Die offensichtlichste Gemeinsamkeit aller drei Teile sind die sich wiederholenden Namen, wobei sich die gleichnamigen Charaktere in Sachen Herkunft und Persönlichkeit sehr unterscheiden. Das Haus am Washington Square spielt immer wieder eine Rolle und es gibt viele Themen und Motive, die in den verschiedenen Geschichten immer wieder auftauchen. Diese verbindenden Elemente halten die drei ansonsten völlig unterschiedlichen Geschichten zusammen.
„Zum Paradies“ nimmt familiäre Strukturen und Spannungen unter die Lupe, erwiderte und unerwiderte Liebe und Fragen der Abstammung, des Standes des eigenen Vermächtnisses.
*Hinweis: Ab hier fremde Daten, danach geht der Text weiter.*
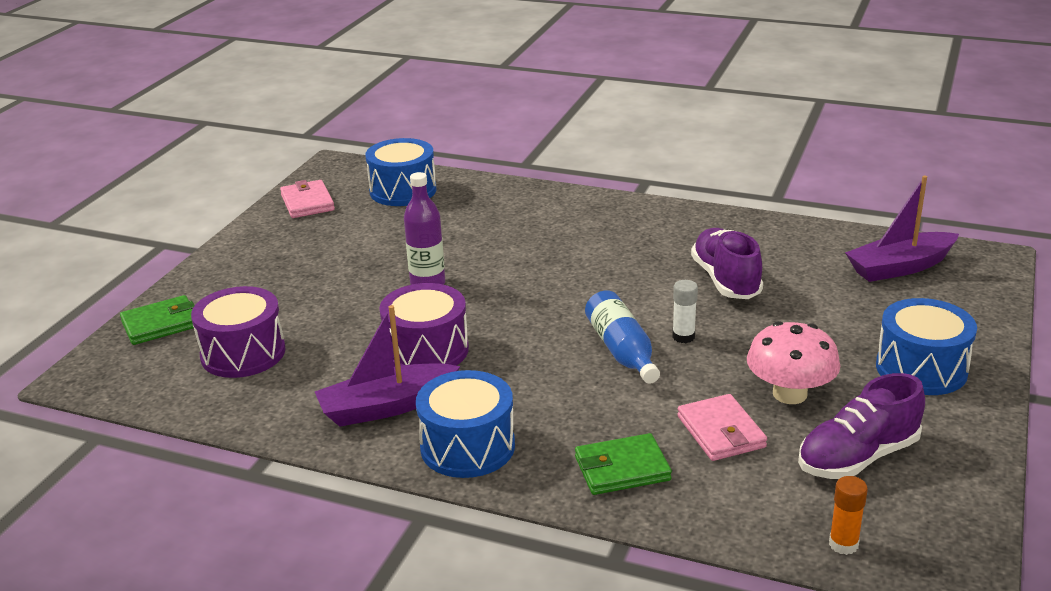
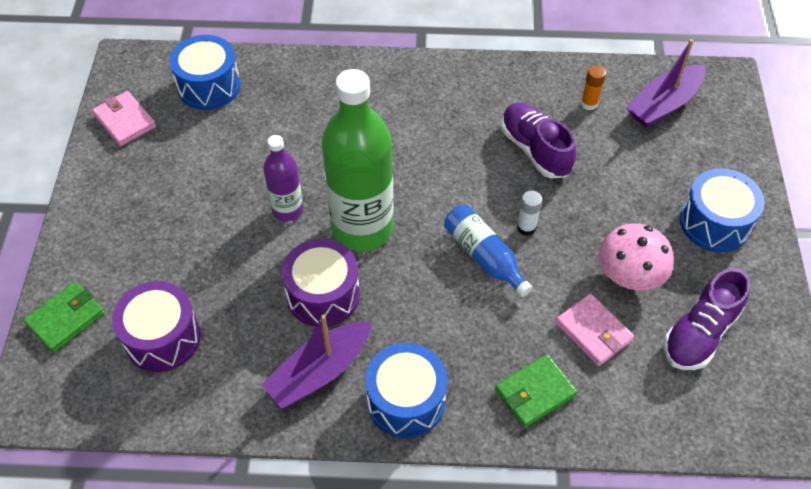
camera: 20 degrees left, 25 degrees up
(498, 309) = (362, 228): none -> green bottle
(843, 544) = (718, 427): orange glue stick -> orange glue stick (589, 103)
Die gesellschaftlichen Strukturen der drei unterschiedlichen Welten erschließen sich beim Lesen schrittweise und vieles wird nur angedeutet. Die Charaktere lassen häufig ihre Gedanken schweifen, reflektieren ihr Leben und ihre Lebensgeschichte.
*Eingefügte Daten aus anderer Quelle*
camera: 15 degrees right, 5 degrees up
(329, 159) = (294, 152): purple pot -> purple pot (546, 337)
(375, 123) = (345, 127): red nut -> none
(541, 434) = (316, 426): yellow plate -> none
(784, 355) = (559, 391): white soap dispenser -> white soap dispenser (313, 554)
Für mich zog sich das Buch an vielen Stellen in die Länge und es passierte nicht genug, um meine Neugier über so viele Seiten zu erhalten. Gleichzeitig fiel es mir schwer, zu den Charakteren im Zentrum der jeweiligen Geschichten eine Verbindung aufzubauen. Erst der dritte Teil, der etwa auf der Hälte des Buches beginnt, konnte mein Interesse wieder wecken. Das hier beschriebene, dystopische Szenario stimmt vor dem Hintergrund der aktuellen Pandemie nachdenklich im Hinblick auf die Frage, wie viele Parallelen es wohl zu unserer Welt im Jahr 2093 geben wird. Die Ideen der Autorin hinsichtlich des Aufbaus des Buches und der von ihr aufgegriffenen Themen und Motive haben mir gefallen, die Umsetzung konnte mich jedoch nur mäßig überzeugen.